• **RECORDS FOR PROCESSING**
==*==

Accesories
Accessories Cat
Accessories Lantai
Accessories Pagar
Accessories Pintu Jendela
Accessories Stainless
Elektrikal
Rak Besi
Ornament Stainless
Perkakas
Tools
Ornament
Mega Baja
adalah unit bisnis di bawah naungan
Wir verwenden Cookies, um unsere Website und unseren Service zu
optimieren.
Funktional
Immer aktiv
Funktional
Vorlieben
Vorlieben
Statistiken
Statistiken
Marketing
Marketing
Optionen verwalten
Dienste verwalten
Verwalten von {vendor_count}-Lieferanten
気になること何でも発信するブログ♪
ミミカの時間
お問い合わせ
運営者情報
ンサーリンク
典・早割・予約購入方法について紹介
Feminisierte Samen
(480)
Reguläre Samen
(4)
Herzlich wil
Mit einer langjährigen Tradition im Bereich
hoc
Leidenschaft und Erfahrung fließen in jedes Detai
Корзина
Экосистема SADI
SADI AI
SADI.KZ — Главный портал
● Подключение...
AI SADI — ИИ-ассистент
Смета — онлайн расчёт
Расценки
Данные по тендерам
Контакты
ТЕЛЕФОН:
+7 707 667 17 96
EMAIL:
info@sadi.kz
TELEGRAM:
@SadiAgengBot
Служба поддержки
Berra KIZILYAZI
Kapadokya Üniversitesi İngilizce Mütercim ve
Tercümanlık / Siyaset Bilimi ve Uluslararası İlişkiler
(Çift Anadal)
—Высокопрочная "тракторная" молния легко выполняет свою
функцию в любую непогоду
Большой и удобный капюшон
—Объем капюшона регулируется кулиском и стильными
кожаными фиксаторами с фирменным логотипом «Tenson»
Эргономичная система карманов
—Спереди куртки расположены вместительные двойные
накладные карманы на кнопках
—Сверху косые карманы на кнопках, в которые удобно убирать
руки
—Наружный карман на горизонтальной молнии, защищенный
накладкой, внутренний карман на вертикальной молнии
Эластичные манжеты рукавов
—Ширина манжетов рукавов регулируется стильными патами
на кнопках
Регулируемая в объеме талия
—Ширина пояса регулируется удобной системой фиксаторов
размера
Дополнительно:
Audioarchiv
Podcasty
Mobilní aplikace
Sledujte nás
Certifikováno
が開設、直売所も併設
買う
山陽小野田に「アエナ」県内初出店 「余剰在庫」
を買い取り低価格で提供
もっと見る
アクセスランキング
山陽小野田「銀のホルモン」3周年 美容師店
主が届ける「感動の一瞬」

==*==

• **WRITTEN TASK**
Please copy out all of the rows above, character for character, keeping their order.

• **WRITTEN SOLUTION**
Accesories
Accessories Cat
Accessories Lantai
Accessories Pagar
Accessories Pintu Jendela
Accessories Stainless
Elektrikal
Rak Besi
Ornament Stainless
Perkakas
Tools
Ornament
Mega Baja
adalah unit bisnis di bawah naungan
Wir verwenden Cookies, um unsere Website und unseren Service zu
optimieren.
Funktional
Immer aktiv
Funktional
Vorlieben
Vorlieben
Statistiken
Statistiken
Marketing
Marketing
Optionen verwalten
Dienste verwalten
Verwalten von {vendor_count}-Lieferanten
気になること何でも発信するブログ♪
ミミカの時間
お問い合わせ
運営者情報
ンサーリンク
典・早割・予約購入方法について紹介
Feminisierte Samen
(480)
Reguläre Samen
(4)
Herzlich wil
Mit einer langjährigen Tradition im Bereich
hoc
Leidenschaft und Erfahrung fließen in jedes Detai
Корзина
Экосистема SADI
SADI AI
SADI.KZ — Главный портал
● Подключение...
AI SADI — ИИ-ассистент
Смета — онлайн расчёт
Расценки
Данные по тендерам
Контакты
ТЕЛЕФОН:
+7 707 667 17 96
EMAIL:
info@sadi.kz
TELEGRAM:
@SadiAgengBot
Служба поддержки
Berra KIZILYAZI
Kapadokya Üniversitesi İngilizce Mütercim ve
Tercümanlık / Siyaset Bilimi ve Uluslararası İlişkiler
(Çift Anadal)
—Высокопрочная "тракторная" молния легко выполняет свою
функцию в любую непогоду
Большой и удобный капюшон
—Объем капюшона регулируется кулиском и стильными
кожаными фиксаторами с фирменным логотипом «Tenson»
Эргономичная система карманов
—Спереди куртки расположены вместительные двойные
накладные карманы на кнопках
—Сверху косые карманы на кнопках, в которые удобно убирать
руки
—Наружный карман на горизонтальной молнии, защищенный
накладкой, внутренний карман на вертикальной молнии
Эластичные манжеты рукавов
—Ширина манжетов рукавов регулируется стильными патами
на кнопках
Регулируемая в объеме талия
—Ширина пояса регулируется удобной системой фиксаторов
размера
Дополнительно:
Audioarchiv
Podcasty
Mobilní aplikace
Sledujte nás
Certifikováno
が開設、直売所も併設
買う
山陽小野田に「アエナ」県内初出店 「余剰在庫」
を買い取り低価格で提供
もっと見る
アクセスランキング
山陽小野田「銀のホルモン」3周年 美容師店
主が届ける「感動の一瞬」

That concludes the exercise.